What to work on:
- 1) In the passage on the Great Attractor, what range of peculiar velocities is given for the surrounding galaxies?
- 2) Transcribe the passage on the Great Attractor, starting at "The Great Attractor is a" and ending at "to observe directly.".
- 3) Render this sentence from the passage on the Great Attractor in Spanish: "The Great Attractor itself is moving towards the Shapley Supercluster."

Text segment:

The Great Attractor is a purported gravitational attraction in intergalactic space and the apparent central gravitational point of the Laniakea Supercluster. This supercluster contains our own galaxy, the Milky Way, as well as about 100,000 other galaxies.

The observed attraction suggests a localized concentration of mass millions of times more massive than the Milky Way. However, it is inconveniently obscured by our own Milky Way's galactic plane, lying behind the Zone of Avoidance (ZOA), so that in visible light wavelengths, the Great Attractor is difficult to observe directly. 

The attraction is observable by its effect on the motion of galaxies and their associated clusters over a region of hundreds of millions of light-years across the universe. These galaxies are observable above and below the ZOA; all are redshifted in accordance with the Hubble flow, indicating that they are receding relative to us and to each other, but the variations in their redshifts are large enough and regular enough to reveal that they are slightly drawn towards the attraction. The variations in their redshifts are known as peculiar velocities, and cover a range from about +700 km/s to −700 km/s, depending on the angular deviation from the direction to the Great Attractor.

The Great Attractor itself is moving towards the Shapley Supercluster. Recent astronomical studies by a team of South African astrophysicists revealed a supercluster of galaxies, termed the Vela Supercluster, in the Great Attractor's theorized location.

Collected material:
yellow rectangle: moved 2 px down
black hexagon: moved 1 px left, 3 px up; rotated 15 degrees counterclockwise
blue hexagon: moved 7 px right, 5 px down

The replies:
- 1) About +700 km/s to −700 km/s.

- 2)
The Great Attractor is a purported gravitational attraction in intergalactic space and the apparent central gravitational point of the Laniakea Supercluster. This supercluster contains our own galaxy, the Milky Way, as well as about 100,000 other galaxies.

The observed attraction suggests a localized concentration of mass millions of times more massive than the Milky Way. However, it is inconveniently obscured by our own Milky Way's galactic plane, lying behind the Zone of Avoidance (ZOA), so that in visible light wavelengths, the Great Attractor is difficult to observe directly.

- 3) El propio Gran Atractor se desplaza hacia el Supercúmulo de Shapley.